Co-Prosperity Sphere:
Designer’s Notes

With our Great Pacific War: Co-Prosperity Sphere expansion, we bring our Long War setting to Great Pacific War, setting up a situation in which the Japanese Empire is far larger and far more economically productive than in our actual history. That provides the Japanese player with the forces and position to actually stand up against the American tidal wave, to actually win the game rather than see his or her forces crushed in a slightly longer time frame than the actual war lasted.

The concept had another attraction for me as the expansion’s designer. Brian Knipple’s original work on Great Pacific War is a fine game design; the simple underlying concept that ties together economics with battlefield results, all within an intuitive roll-a-six game mechanic, is truly brilliant. Great Pacific War shows how the war took place and why, working in the reasons for the historical events with a great deal of subtlety while remaining deceptively simple to play.

Yet by necessity the game has to incorporate a number of special rules to reflect unusual events like the American embargoes of oil and steel, the possibilities of Soviet intervention, the Japanese concept of limited war against China, the convoluted politics of the Chinese War of Resistance as the Communists and Nationalists waged war against the Japanese but also, on occasion, against each other. The designer must work in not only the things that happened, but those that the participants believed might happen even if in hindsight you believe them impossible – otherwise, the players won’t act under the same assumptions as their historical counterparts.

So for Co-Prosperity Sphere, I made all of those mechanically intricate game special events go away, writing the background to fit the most straightforward sections of the rulebook and rendering as many special rules as possible unnecessary. The Co-Prosperity Sphere scenarios aren’t dumbed-down versions of those in Great Pacific War – they use all of the same core rules – but they are far easier to play in practice and, as a result, play moves much faster. No need to track tension levels between the United States and Japan – the war begins when it begins.

There are no Chinese factions: China is a unitary state, the Chinese Empire, allied to Japan. There’s no diplomacy regarding minor countries: the only ones on the map have already chosen sides (the Netherlands are allied with Britain, Siam and China with Japan).

Actions to take:
[A] Copy everything in the designer's notes from "Yet by necessity" down to "their historical counterparts.".
[B] Arrange the listing as a Markdown table with the columns Row and Line, covering everything from the line containing "collection date as typed: Jul 1880" down to the line containing "genus: Beloperone", both included. Number the rows and omit blank lines.

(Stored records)
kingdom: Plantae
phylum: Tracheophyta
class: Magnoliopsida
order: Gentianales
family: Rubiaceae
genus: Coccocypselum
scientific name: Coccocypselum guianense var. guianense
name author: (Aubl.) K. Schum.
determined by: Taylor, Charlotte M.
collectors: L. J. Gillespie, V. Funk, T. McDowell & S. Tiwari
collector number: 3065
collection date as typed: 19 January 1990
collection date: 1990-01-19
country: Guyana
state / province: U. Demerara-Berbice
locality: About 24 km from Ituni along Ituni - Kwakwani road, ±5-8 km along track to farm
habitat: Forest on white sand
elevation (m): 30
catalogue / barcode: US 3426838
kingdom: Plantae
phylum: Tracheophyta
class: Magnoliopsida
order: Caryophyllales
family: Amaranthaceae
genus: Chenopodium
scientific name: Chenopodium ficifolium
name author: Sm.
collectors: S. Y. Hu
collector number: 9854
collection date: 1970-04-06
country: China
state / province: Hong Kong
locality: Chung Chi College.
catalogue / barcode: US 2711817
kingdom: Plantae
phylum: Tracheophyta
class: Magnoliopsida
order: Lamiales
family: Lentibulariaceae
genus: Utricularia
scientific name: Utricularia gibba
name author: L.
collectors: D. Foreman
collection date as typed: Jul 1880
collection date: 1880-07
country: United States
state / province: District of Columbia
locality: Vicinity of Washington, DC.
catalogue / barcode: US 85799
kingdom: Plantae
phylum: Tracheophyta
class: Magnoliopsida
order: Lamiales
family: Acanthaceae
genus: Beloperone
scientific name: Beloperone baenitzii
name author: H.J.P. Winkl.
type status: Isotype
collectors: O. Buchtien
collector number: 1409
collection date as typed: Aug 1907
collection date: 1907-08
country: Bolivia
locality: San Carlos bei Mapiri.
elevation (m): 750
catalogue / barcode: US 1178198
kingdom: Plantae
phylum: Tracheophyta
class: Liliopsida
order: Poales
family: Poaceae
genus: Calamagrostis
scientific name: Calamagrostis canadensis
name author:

Results:
[A]
Yet by necessity the game has to incorporate a number of special rules to reflect unusual events like the American embargoes of oil and steel, the possibilities of Soviet intervention, the Japanese concept of limited war against China, the convoluted politics of the Chinese War of Resistance as the Communists and Nationalists waged war against the Japanese but also, on occasion, against each other. The designer must work in not only the things that happened, but those that the participants believed might happen even if in hindsight you believe them impossible – otherwise, the players won’t act under the same assumptions as their historical counterparts.

[B]
| Row | Line |
|---|---|
| 1 | collection date as typed: Jul 1880 |
| 2 | collection date: 1880-07 |
| 3 | country: United States |
| 4 | state / province: District of Columbia |
| 5 | locality: Vicinity of Washington, DC. |
| 6 | catalogue / barcode: US 85799 |
| 7 | kingdom: Plantae |
| 8 | phylum: Tracheophyta |
| 9 | class: Magnoliopsida |
| 10 | order: Lamiales |
| 11 | family: Acanthaceae |
| 12 | genus: Beloperone |